# Record set:
= = =
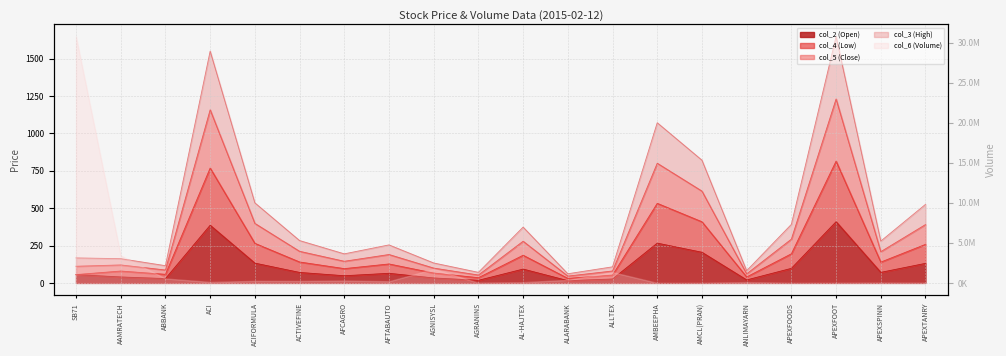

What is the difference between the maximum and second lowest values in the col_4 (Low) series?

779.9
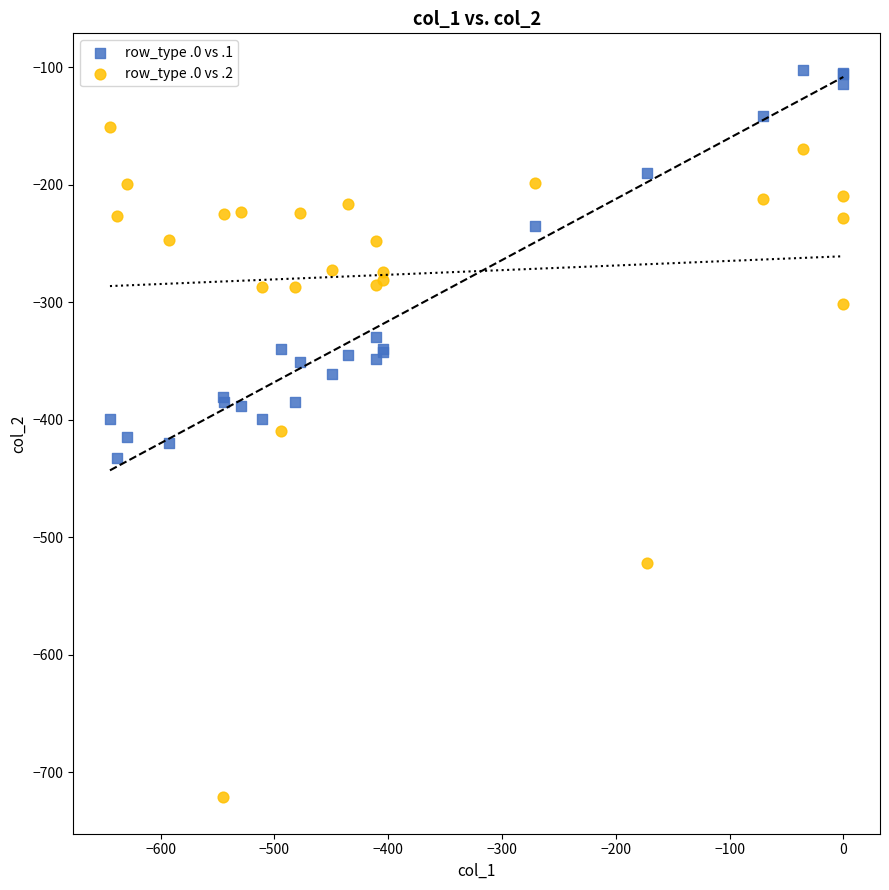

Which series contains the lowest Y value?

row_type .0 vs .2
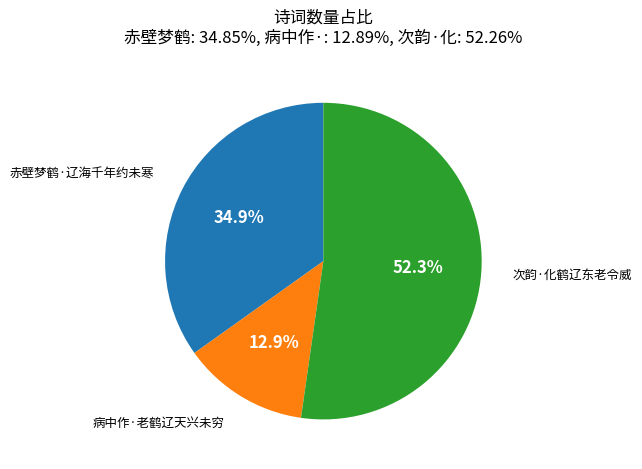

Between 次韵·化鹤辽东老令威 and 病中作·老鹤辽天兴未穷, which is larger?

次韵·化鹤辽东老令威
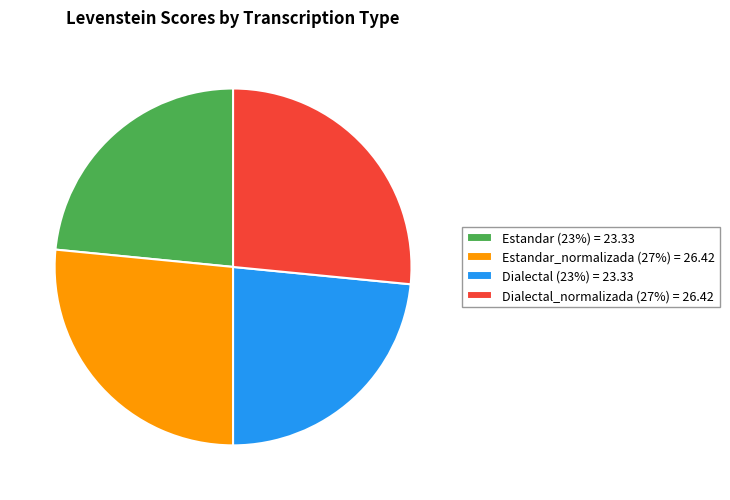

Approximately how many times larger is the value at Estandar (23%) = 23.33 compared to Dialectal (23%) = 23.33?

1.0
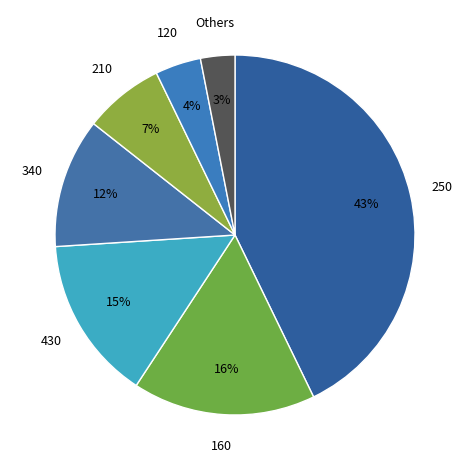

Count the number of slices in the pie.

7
= = =
# Work to complete:
Set down every one of the records above word for word, omitting the pictures.

# Solution for this problem:
What is the difference between the maximum and second lowest values in the col_4 (Low) series?

779.9

Which series contains the lowest Y value?

row_type .0 vs .2

Between 次韵·化鹤辽东老令威 and 病中作·老鹤辽天兴未穷, which is larger?

次韵·化鹤辽东老令威

Approximately how many times larger is the value at Estandar (23%) = 23.33 compared to Dialectal (23%) = 23.33?

1.0

Count the number of slices in the pie.

7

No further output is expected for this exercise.